The intersection of politics and religion has been trouble enough. We have candidates piously crediting God with their decisions to run for higher office. We have religion-based bigots getting creeped out because former Massachusetts Gov. Mitt Romney is Mormon, or attacking President Obama, wrongly claiming he is Muslim. We have a candidate who threw over two wives for other women—including one he was involved with while attacking former President Clinton for having a sexual relationship with a woman not his wife—then cleansing himself with conversion to Catholicism.
It's tiresome, especially for those of us who were raised by non-practicing Unitarians and are presuming we're headed for Hell anyway (if we believed in Hell). But the religious tests and slurs in politics are becoming far more tolerable than the display of religion in sports.
How much did we really need to hear about Denver Broncos quarterback Tim Tebow's relationship with Jesus Christ? The kneeling, the praying, the pre-professional practice of putting references to biblical verses in the eye black players wear to defect the sun—does this really have to be part of the athletic spectacle?
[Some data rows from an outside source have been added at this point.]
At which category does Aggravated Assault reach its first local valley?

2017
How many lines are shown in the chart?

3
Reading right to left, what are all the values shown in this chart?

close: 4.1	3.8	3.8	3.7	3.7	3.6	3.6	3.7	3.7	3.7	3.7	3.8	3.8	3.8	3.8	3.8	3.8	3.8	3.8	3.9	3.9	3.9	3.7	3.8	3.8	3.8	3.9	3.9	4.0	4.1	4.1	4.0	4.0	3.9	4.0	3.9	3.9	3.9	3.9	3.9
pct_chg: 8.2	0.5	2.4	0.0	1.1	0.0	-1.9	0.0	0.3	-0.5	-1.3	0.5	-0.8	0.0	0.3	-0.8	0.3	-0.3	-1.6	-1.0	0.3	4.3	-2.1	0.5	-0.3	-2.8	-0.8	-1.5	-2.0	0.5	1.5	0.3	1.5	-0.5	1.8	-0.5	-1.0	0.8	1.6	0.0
Tebow's a terrific quarterback, though hardly the best in the league. If his faith gives him direction and comfort in his life—and even the focus to perform on the football field—that's wonderful. And for people who are passionately religious, it may seem wrong not to share that faith and joy with the world. But there's a point where the display becomes a little sanctimonious and a tad self-centered.
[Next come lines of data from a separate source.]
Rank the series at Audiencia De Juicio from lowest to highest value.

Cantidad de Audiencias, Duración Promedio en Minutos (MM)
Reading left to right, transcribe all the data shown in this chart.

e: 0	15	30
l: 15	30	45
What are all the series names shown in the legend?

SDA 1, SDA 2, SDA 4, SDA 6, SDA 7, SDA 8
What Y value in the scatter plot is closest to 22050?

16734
Did Jesus want Tebow to succeed? Did he want to reward the home-schooled athlete for appearing in an ad for the conservative group Focus on the Family? That could explain Tebow's resurrection of the Broncos five games into the season, but it hardly accounts for the back-to-back pick sixes Tebow threw against the struggling Buffalo Bills—and on Christmas Eve, no less. There's a rootable quality to the team, but somehow, I think Jesus might have more important issues on his plate: disease, maybe. War. Poverty. Not to mention all those people attacking each other verbally and physically over differences in religious beliefs. It's enough to make you root for the New England Patriots.